> Excerpt provided
────────────────────
The study presented in [1] describes a system for visual identification of plants, by using pictures taken by the user, returning additional images of some specie along with a description thereof, using a mobile device. Some other studies have been carried out identifying automatically patterns through traditional classification algorithms. In a recently published paper [2], three classifiers were selected (k-NN, MLP, SVM) and evaluated considering metrics such as simplicity, popularity and efficiency. Different tests were conducted by varying the training set, considering in all the cases 75% for training and 25% for evaluation, from 2 to 8 classes, the validation method used was Leave-One-Out. The best result was obtained with SVM reaching a 75.5% of accuracy. The mentioned previous work considered 8 classes from the same dataset used to evaluate the current work, but now considering 15 classes.
────────────────────
> Data extracts
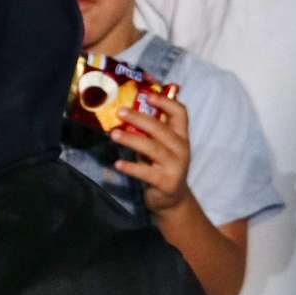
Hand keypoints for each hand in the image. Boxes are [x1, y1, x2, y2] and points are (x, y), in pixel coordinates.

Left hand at [110, 95, 191, 213]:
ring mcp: (175, 166)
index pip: (180, 113)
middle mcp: (181, 149)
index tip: (148, 96)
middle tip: (119, 112)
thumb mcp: (159, 146)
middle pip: (161, 128)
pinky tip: (118, 163)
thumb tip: (125, 110)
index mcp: (181, 136)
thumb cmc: (161, 166)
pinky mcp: (166, 183)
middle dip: (139, 118)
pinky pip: (146, 173)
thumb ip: (149, 131)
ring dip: (131, 139)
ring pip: (153, 148)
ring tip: (114, 134)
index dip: (165, 102)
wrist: (172, 199)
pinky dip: (131, 167)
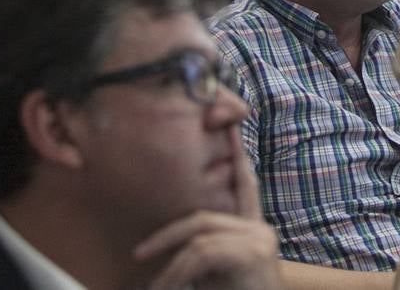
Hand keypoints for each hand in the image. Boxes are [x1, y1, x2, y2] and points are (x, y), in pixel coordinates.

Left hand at [135, 129, 280, 289]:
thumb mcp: (220, 274)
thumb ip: (208, 252)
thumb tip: (179, 246)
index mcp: (254, 231)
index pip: (246, 185)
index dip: (237, 154)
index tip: (229, 126)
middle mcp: (261, 230)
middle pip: (204, 218)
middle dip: (167, 235)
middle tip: (139, 254)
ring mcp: (259, 240)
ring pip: (199, 239)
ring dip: (170, 269)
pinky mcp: (252, 252)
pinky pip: (202, 254)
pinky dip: (178, 274)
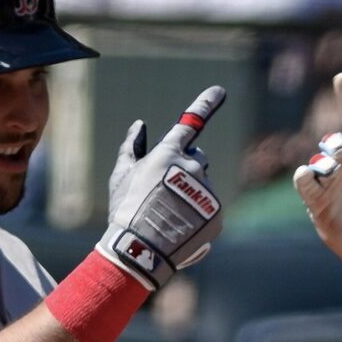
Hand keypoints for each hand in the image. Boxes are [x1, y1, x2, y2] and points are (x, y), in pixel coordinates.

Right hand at [100, 86, 227, 290]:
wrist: (140, 250)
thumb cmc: (125, 210)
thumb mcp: (121, 175)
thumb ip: (132, 147)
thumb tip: (141, 125)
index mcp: (169, 153)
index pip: (191, 123)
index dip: (206, 104)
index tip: (220, 91)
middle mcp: (193, 166)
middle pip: (198, 158)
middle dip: (185, 167)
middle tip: (164, 191)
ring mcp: (207, 190)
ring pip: (202, 185)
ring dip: (190, 193)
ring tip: (169, 215)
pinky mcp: (217, 213)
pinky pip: (210, 208)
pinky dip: (199, 215)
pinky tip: (181, 227)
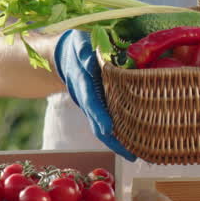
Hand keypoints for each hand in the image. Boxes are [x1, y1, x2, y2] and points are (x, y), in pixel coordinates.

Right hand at [52, 31, 136, 160]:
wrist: (65, 58)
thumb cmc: (77, 48)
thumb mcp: (78, 44)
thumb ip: (83, 52)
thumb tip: (90, 63)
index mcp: (83, 83)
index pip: (91, 102)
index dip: (99, 115)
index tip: (109, 128)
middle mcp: (87, 100)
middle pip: (97, 124)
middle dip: (112, 140)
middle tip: (130, 155)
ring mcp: (92, 107)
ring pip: (102, 129)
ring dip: (116, 143)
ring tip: (134, 156)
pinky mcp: (98, 109)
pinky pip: (107, 125)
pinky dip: (118, 136)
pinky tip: (133, 146)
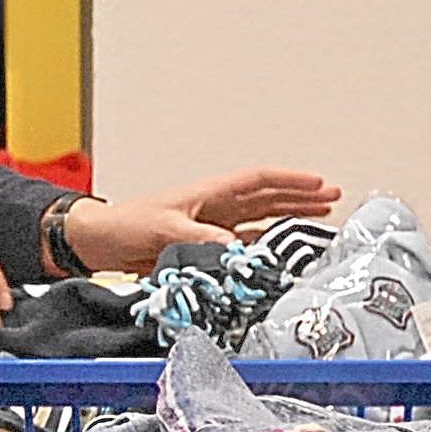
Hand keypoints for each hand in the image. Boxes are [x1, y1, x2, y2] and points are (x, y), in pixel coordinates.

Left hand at [60, 167, 341, 274]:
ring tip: (318, 219)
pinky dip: (264, 247)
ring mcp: (211, 228)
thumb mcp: (164, 229)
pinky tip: (280, 251)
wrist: (97, 243)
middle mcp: (215, 208)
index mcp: (209, 193)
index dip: (291, 182)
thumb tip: (234, 250)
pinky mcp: (202, 248)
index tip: (320, 184)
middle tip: (333, 198)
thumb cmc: (124, 224)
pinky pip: (243, 245)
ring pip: (261, 220)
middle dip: (300, 197)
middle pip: (268, 198)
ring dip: (288, 219)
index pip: (259, 181)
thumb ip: (200, 240)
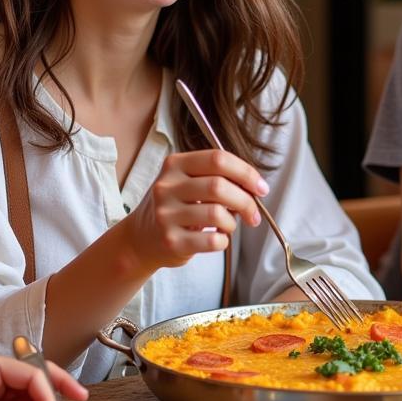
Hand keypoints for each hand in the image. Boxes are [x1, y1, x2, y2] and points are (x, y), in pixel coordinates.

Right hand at [123, 149, 266, 271]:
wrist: (141, 238)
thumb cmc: (175, 207)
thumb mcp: (187, 181)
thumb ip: (217, 177)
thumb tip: (255, 187)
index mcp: (175, 164)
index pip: (218, 159)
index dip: (246, 172)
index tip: (261, 188)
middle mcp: (167, 186)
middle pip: (219, 186)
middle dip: (246, 201)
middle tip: (253, 213)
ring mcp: (166, 215)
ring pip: (218, 214)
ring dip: (232, 222)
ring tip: (228, 225)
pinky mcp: (171, 241)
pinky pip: (212, 240)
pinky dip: (223, 240)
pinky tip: (217, 238)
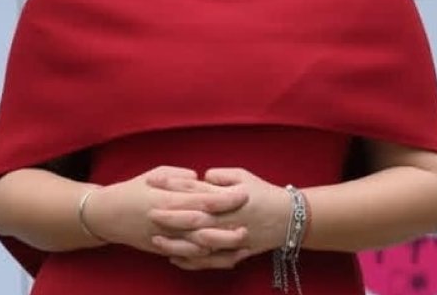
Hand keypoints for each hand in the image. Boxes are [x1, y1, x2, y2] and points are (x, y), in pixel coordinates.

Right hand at [82, 166, 247, 259]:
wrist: (107, 214)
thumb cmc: (134, 189)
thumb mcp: (155, 173)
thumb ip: (179, 176)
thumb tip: (200, 177)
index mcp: (167, 197)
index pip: (200, 198)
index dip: (223, 198)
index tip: (242, 194)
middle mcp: (166, 219)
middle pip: (202, 225)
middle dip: (226, 225)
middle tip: (247, 223)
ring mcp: (164, 237)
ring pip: (195, 245)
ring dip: (218, 245)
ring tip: (239, 242)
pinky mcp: (161, 248)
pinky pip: (185, 256)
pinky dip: (202, 258)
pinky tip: (217, 255)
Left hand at [147, 168, 289, 269]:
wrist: (288, 218)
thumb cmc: (264, 193)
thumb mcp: (244, 176)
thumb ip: (220, 176)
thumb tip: (201, 176)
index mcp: (226, 200)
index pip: (194, 193)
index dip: (173, 188)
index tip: (155, 183)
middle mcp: (226, 221)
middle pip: (191, 220)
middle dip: (169, 217)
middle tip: (148, 212)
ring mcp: (229, 240)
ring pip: (197, 244)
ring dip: (175, 242)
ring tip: (155, 239)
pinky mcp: (233, 254)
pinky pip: (209, 262)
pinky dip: (191, 261)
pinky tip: (174, 258)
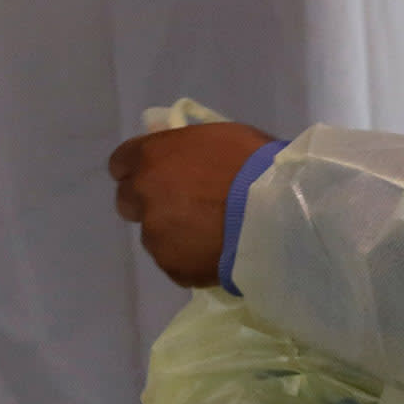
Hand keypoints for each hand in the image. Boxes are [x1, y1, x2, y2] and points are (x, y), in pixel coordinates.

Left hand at [109, 123, 275, 286]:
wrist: (281, 214)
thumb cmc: (260, 164)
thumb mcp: (222, 136)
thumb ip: (190, 149)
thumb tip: (182, 157)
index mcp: (152, 157)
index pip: (121, 163)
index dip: (142, 168)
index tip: (163, 174)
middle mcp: (143, 195)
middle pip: (129, 201)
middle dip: (151, 202)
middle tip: (188, 205)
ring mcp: (155, 235)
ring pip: (155, 234)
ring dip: (175, 232)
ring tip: (214, 234)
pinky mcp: (173, 267)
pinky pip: (176, 262)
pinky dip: (193, 258)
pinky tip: (220, 252)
────────────────────
Carry on the excerpt on automatic plant identification, starting after its last sentence. The records are separate material and have nothing to do with the excerpt on plant identification.

> Reply
Over the past few years, deep CNNs have revolutionized large-scale image recognition and classification. Virtually all of today’s high achieving algorithms and architectures for image classification and recognition make use of deep CNN architectures in some way [3, 4]. In large part, these advances have been made possible by large public image repositories and the use of high performance GPUs. CNNs are a set of layers in which each layer performs a non-linear transformation function learned from a labeled set of data. The most important type of layers are convolutional and fully connected layers. Convolutional layers can be thought as a bank of filters that are convoluted to produce a feature map as an output. When relating CNNs to multilayer perceptrons (i.e., classical neural networks) these banks of filters can be seen as shared weights for all of the neurons in a layer. Fully connected layers, while also applying convolution, connect every single neuron of a layer, thus creating a large number of weights, and having an n-dimensional vector as an output [5]. Other widely used layers are pooling layers, which produce a sub-sampling of the input, and ReLu layers, which apply the rectifier activation function to add non-linearity to the network. For training purposes, a layer called dropout can be inserted between fully connected layers to avoid over-fitting [6]. These dropout layers set to zero the output of a neuron randomly, preventing the dependence of that neuron to particular other neurons.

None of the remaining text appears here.